Il y a des matins où l'enfant que tu étais te regarde dans le miroir
Je la vois encore, cette petite fille aux oreilles rouges.
Corps trop lourd, trop épais pour son âge.
Silhouette débordant des contours attendus, comme une aquarelle qui aurait trop bu l'eau.
Yeux baissés quand on l'appelait au tableau.
Ce sang qui montait, implacable, colorant ses oreilles d'une honte visible par tous.
Trahison de chair. Stigmate écarlate.
"Regarde, elle rougit !"
Et chaque rire enfonçait l'épine plus profondément.
Trente ans plus tard, mon doigt tremble au-dessus du bouton "Démarrer la diffusion en direct".
YouTube.
Espace ouvert. Sauvage. Sans filtre. Sans filet.
Ce n'est qu'un challenge sans sucre, me dis-je.
Mais nous savons toutes les deux que c'est bien plus.
C'est l'exposition volontaire.
L'abandon délibéré du contrôle.
C'est dire au monde : voici ma voix, mon visage, mes imperfections – jugez si vous voulez.
Je ne me cacherai plus.
Dans ma poitrine, l'enfant aux oreilles rouges supplie : "Ne fais pas ça. Ils vont voir. Ils vont savoir."
Savoir quoi ?
Que derrière mes mots d'adulte se cache toujours cette petite fille qui se rêvait visible tout en voulant rester invisible ?
J'ai construit ma vie entière dans des espaces contrôlés.
Facebook avec ses paramètres de confidentialité.
Zoom avec son bouton "désactiver la caméra".
Des cercles fermés où chaque membre était soigneusement sélectionné.
Je les appelais des "contenants sacrés".
Mais c'étaient des cages dorées.
L’autre soir, j'ai fait ce que la petite fille n'avait jamais pu faire.
J'ai appuyé sur le bouton.
J'ai senti le sang monter.
Cette chaleur familière qui colore la peau.
Mais cette fois, je n'ai pas baissé les yeux.
J'ai laissé mes oreilles brûler devant des inconnus, sans masquer ce corps qui porte l'histoire de tous mes repas consolateurs, de toutes mes nuits d'insomnie, de toutes mes réconciliations difficiles.
Il y a une violence subtile dans la visibilité.
Un prix à payer.
Et il y a une mort plus certaine dans l'invisibilité.
Mon second prénom signifie "celle qui est cachée".
Une prophétie que j'avais portée comme un destin, jusqu'à ce jour où j'ai choisi de la défier.
Je te vois aujourd'hui, cette main qui hésite.
Ce corps qui porte peut-être d'autres stigmates.
D'autres hontes. D'autres secrets.
Ce n'est pas un hasard si nos chemins se croisent ici.
La petite fille en toi sait de quoi je parle.

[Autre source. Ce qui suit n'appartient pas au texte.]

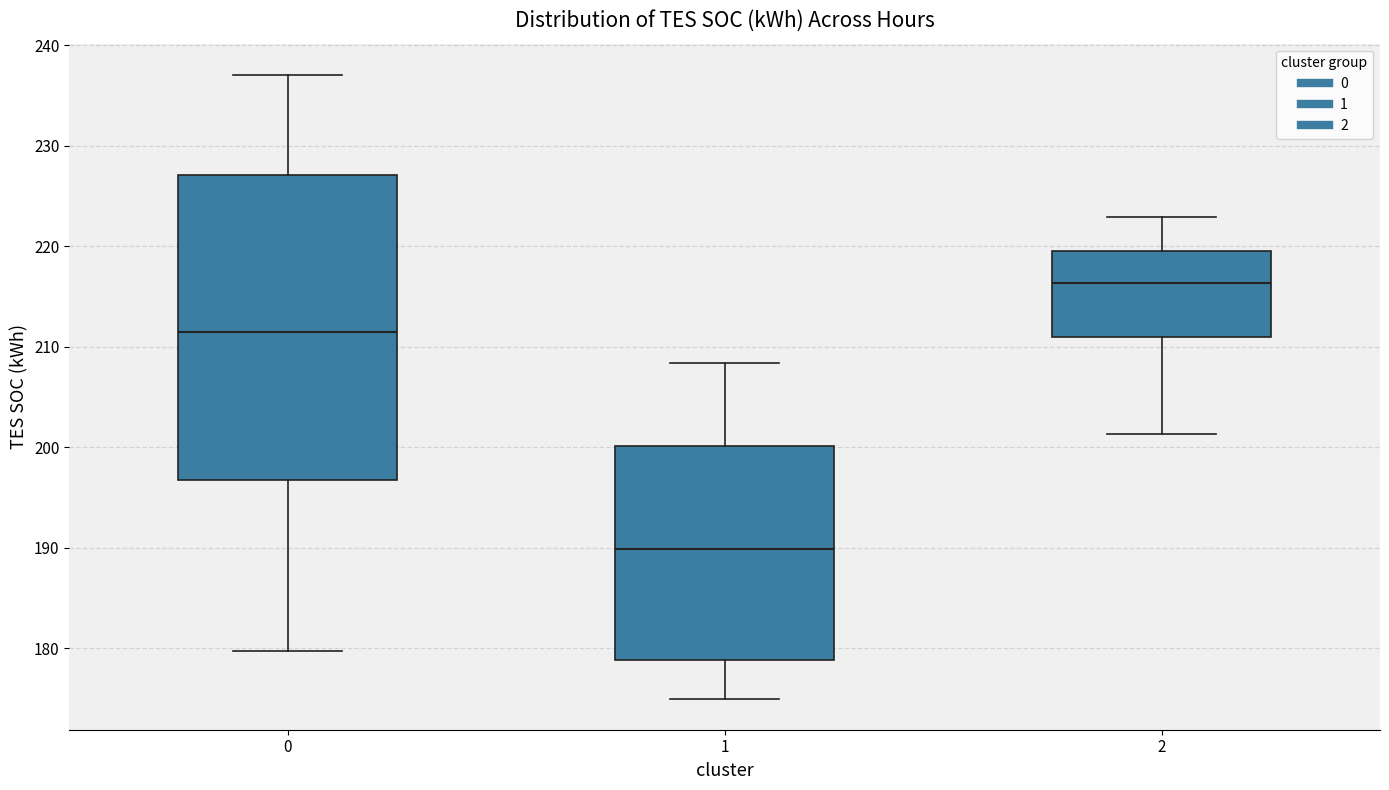

Which box is the tallest, from its lower edge to its upper edge?

0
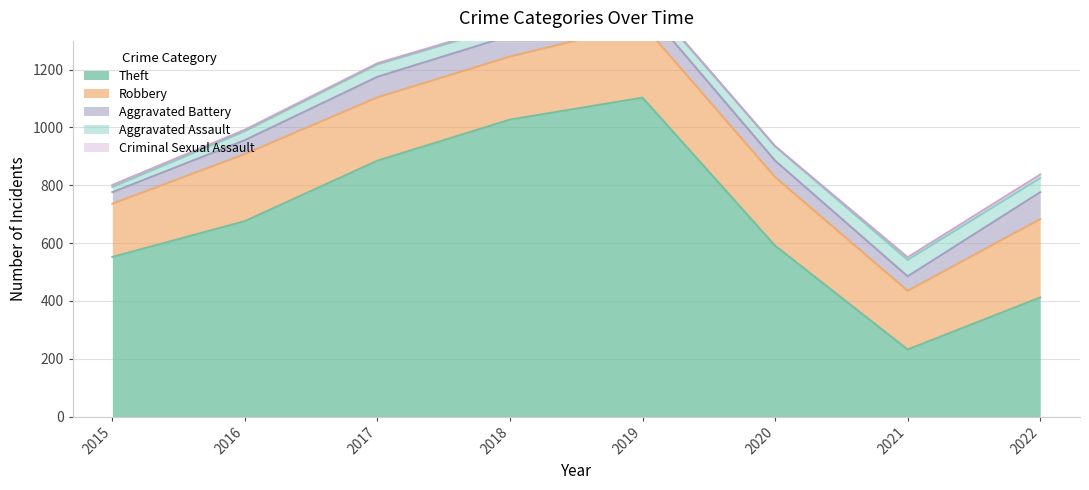

Is it true that Criminal Sexual Assault equals 12 at 2022?

True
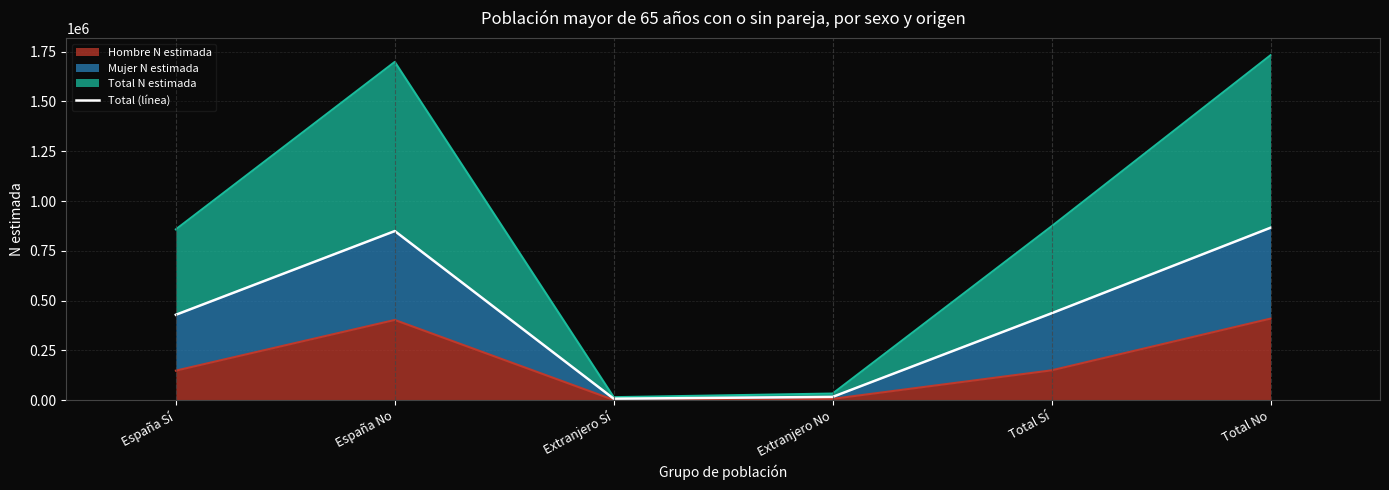

At which category does the chart reach its minimum across all series?

Extranjero Sí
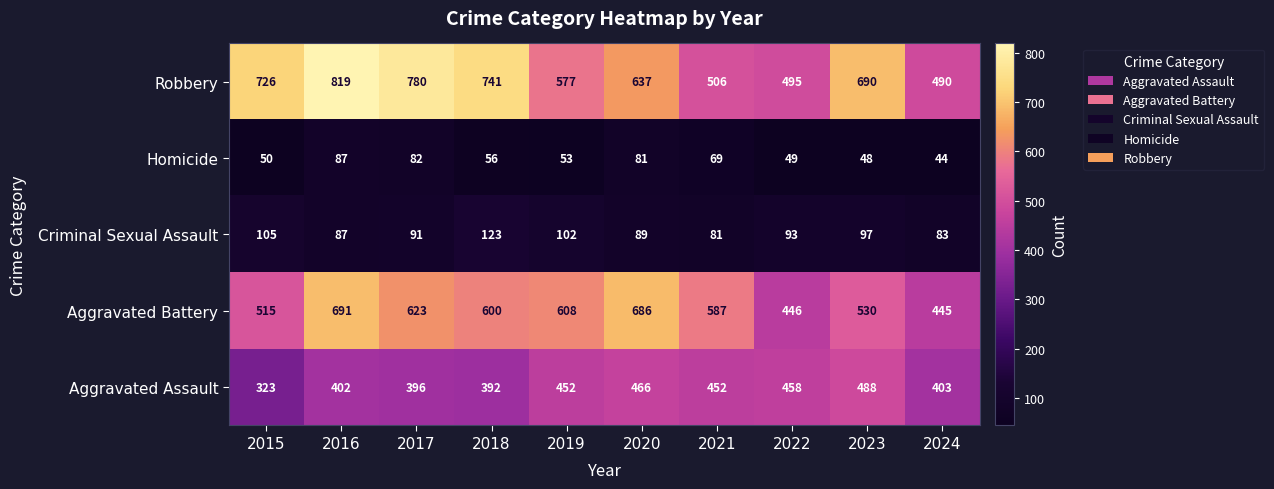

At which label does Robbery reach its minimum?

2024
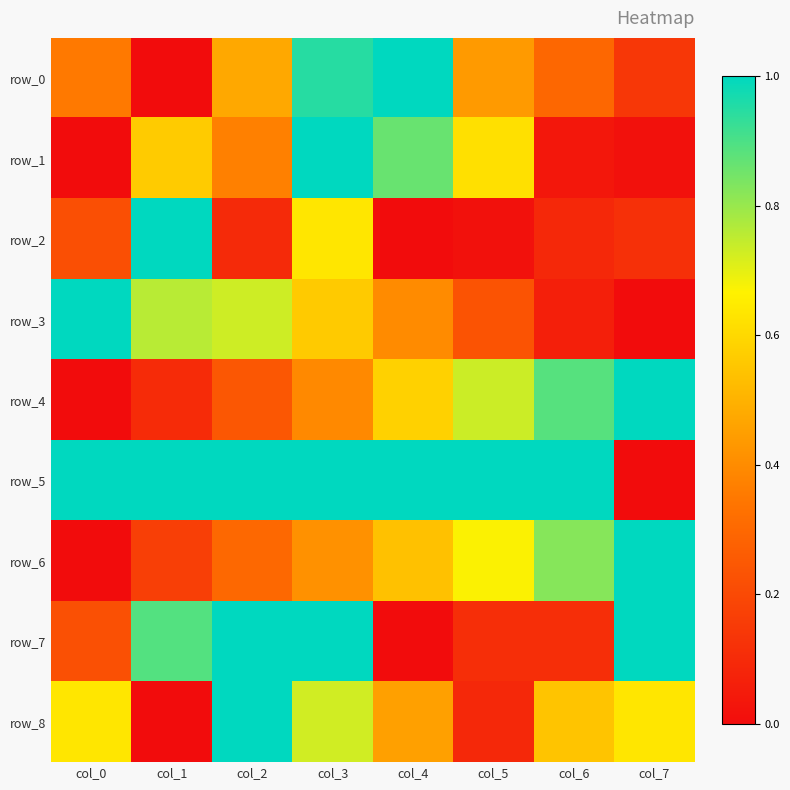

True or false: row_6 has a value of 0.7 at col_3.

False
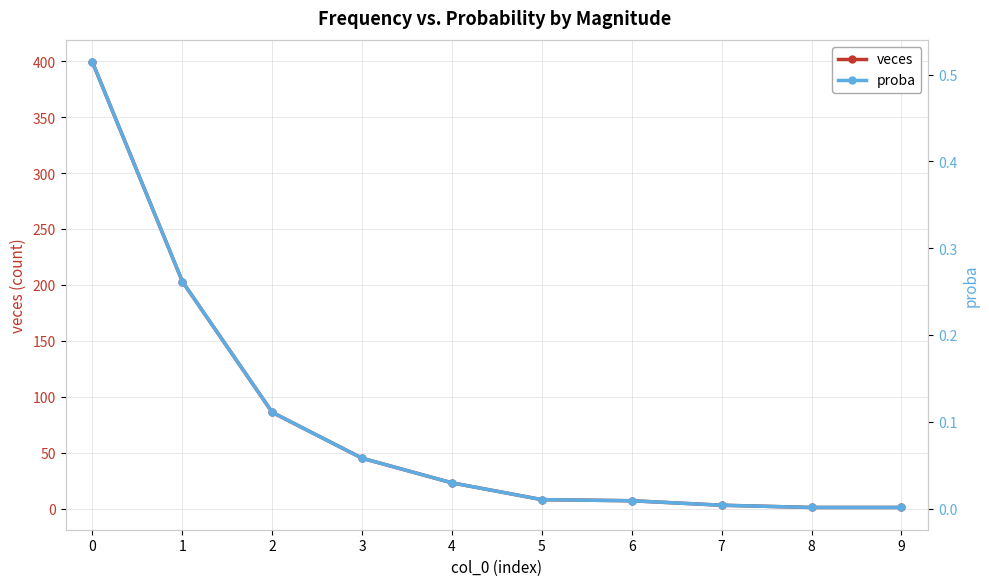

What is the difference between the second highest and second lowest values in the veces series?

202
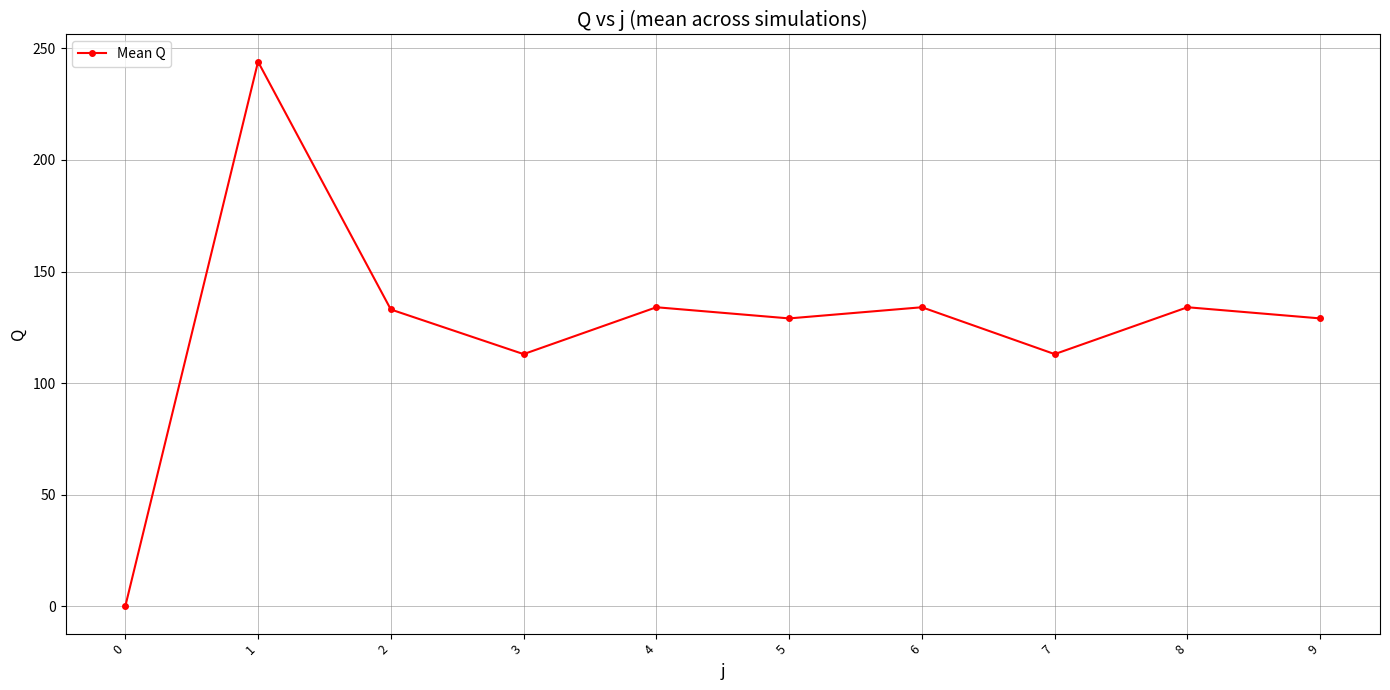

What is the ratio of the value at 2 to the value at 7?

1.2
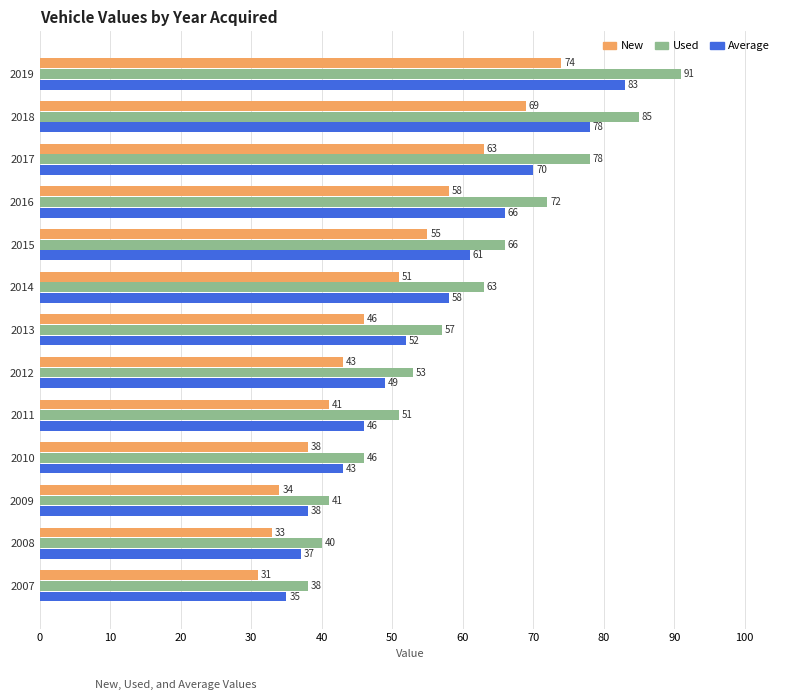

Which category has the highest value in the Used series?

2019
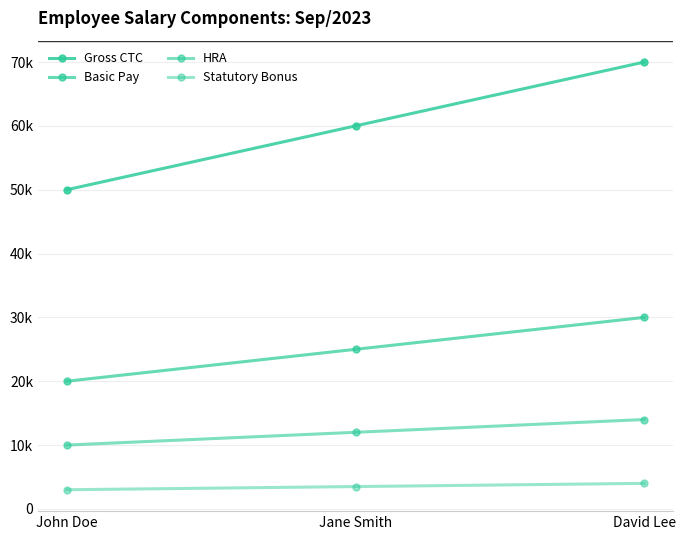

Does the chart display data point markers on the line(s)?

Yes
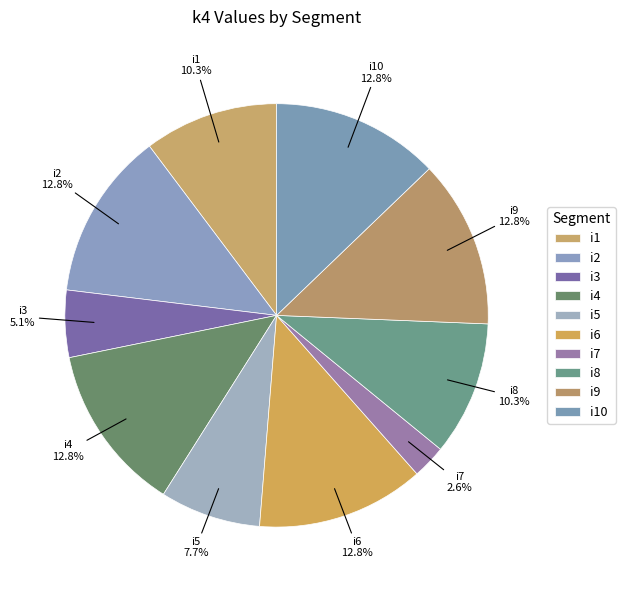

Approximately how many times larger is the value at i9 compared to i10?

1.0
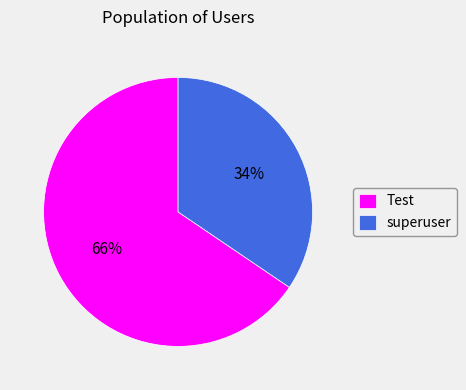

The superuser slice represents 34% of the pie. True or false?

True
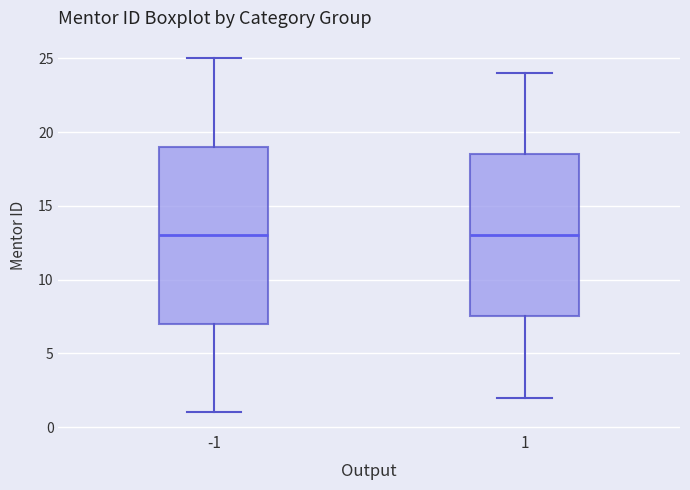

Reading left to right, transcribe this box plot: for each box, give where its median line is, the range the box spans, and where its two whiskers end, as read against the y-axis. The values are not printed on the chart, so give them approximately, as read against the axis.

-1: median 13.0, box 7.0 to 19.0, whiskers 1.0 to 25.0
1: median 13.0, box 7.5 to 18.5, whiskers 2.0 to 24.0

Ces oreilles qui brûlent avant même d'avoir parlé.
Cette certitude que le monde entier regarde précisément l'endroit où tu te sens vulnérable.
Je ne te dirai pas que la peur disparaît un jour.
Je te dirai simplement ceci :
Il existe une liberté sauvage de l'autre côté de la honte exposée.
Un souffle nouveau quand tu cesses de retenir ce que tu es.
Une puissance que seules connaissent celles qui ont laissé leurs oreilles devenir rouges sans se couvrir le visage.
Peut-être, juste peut-être, est-ce aujourd'hui que tu appuieras sur ton propre bouton.
Et si tes oreilles rougissent, qu'elles rougissent.
Le monde a besoin de la vérité qu'elles racontent.